> [Instruction]
Reply only with how many lines in these entries hold the string "diperbarui".

> [Data section]

######

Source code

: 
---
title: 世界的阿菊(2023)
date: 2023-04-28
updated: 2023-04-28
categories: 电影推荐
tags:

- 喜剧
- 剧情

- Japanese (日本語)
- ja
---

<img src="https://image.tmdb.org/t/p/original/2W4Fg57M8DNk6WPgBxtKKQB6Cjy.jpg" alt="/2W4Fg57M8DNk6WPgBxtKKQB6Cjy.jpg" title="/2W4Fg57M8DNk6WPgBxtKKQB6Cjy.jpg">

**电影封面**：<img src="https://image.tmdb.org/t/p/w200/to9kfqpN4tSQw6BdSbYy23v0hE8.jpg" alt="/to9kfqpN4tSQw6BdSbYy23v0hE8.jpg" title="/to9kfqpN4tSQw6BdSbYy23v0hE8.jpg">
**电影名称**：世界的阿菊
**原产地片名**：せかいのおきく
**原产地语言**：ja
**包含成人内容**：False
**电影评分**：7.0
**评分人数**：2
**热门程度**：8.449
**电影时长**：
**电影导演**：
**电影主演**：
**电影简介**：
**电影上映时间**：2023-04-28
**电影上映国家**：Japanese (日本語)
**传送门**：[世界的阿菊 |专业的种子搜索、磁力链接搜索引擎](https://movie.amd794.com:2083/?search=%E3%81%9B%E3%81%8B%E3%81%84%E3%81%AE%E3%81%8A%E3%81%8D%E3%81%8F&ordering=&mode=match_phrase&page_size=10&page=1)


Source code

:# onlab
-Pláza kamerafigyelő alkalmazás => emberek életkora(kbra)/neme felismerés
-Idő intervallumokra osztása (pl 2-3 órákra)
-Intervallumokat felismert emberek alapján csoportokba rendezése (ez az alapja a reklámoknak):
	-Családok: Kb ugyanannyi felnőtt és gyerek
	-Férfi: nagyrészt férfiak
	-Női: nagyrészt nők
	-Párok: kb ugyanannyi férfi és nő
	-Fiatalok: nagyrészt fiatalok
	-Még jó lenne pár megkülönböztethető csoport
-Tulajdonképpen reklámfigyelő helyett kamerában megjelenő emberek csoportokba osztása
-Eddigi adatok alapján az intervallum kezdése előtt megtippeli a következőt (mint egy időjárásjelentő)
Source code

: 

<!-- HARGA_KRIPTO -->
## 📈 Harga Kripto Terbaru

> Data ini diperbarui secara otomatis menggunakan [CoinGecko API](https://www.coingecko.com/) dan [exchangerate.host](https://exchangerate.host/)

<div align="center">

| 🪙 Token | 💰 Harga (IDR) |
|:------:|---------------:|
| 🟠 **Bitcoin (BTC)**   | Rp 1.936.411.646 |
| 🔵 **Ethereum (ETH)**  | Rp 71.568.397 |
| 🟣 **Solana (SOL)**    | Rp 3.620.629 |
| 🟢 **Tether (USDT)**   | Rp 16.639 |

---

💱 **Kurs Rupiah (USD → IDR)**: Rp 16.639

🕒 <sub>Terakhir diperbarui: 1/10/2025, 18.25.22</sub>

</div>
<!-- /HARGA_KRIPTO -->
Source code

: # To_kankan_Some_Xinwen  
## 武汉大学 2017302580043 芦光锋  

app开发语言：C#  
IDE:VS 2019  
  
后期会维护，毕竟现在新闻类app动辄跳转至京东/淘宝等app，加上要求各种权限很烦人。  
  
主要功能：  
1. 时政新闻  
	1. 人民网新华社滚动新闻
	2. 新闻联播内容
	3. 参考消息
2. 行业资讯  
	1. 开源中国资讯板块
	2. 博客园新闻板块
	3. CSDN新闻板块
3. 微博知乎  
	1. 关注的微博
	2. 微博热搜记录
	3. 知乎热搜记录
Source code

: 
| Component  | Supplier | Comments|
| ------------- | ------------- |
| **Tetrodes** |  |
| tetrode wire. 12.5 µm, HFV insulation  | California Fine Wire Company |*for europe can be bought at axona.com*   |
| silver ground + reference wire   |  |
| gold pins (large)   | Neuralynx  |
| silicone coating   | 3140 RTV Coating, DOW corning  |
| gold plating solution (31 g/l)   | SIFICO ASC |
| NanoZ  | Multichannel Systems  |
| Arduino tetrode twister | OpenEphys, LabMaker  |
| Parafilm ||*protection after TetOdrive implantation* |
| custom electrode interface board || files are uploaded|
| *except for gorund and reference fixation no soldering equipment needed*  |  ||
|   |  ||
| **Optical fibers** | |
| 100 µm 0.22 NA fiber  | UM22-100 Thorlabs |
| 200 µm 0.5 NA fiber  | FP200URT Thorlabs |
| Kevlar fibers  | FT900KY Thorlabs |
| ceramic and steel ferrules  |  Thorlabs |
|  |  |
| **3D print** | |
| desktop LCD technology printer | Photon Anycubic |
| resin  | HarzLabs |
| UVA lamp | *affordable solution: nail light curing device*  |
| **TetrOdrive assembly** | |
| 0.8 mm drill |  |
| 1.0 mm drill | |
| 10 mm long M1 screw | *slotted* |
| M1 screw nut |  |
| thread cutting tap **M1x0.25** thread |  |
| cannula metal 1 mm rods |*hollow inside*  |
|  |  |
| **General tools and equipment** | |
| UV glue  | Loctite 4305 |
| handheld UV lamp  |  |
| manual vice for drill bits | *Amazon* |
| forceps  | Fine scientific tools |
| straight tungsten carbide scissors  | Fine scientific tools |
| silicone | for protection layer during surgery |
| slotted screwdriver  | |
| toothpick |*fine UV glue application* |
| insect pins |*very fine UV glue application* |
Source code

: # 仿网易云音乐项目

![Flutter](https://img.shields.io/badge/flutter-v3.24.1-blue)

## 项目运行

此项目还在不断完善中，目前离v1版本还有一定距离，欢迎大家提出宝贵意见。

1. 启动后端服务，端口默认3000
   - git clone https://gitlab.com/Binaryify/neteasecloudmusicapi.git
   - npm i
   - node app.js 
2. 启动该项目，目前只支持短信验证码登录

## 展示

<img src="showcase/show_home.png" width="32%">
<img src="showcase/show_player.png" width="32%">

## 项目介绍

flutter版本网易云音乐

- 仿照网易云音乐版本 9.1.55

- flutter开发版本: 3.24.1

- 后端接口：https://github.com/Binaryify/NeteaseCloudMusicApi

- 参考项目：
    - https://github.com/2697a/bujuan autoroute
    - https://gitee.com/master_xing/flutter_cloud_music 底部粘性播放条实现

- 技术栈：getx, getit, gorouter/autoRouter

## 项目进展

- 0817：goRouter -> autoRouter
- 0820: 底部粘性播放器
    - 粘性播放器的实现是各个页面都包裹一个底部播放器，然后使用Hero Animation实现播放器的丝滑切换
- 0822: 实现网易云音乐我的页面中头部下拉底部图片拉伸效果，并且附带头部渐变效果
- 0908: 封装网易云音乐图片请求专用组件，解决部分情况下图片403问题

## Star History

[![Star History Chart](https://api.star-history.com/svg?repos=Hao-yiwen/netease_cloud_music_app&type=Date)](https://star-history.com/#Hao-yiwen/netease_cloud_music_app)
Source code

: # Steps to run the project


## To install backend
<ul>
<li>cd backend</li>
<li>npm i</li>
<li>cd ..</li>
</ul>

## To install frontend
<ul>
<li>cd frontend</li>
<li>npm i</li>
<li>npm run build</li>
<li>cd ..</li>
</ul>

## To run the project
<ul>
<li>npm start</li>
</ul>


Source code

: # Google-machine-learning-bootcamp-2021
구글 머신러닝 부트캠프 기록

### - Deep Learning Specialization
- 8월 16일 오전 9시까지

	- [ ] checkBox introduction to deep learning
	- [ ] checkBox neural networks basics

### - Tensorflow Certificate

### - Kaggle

######

> [Answer to this exercise]
2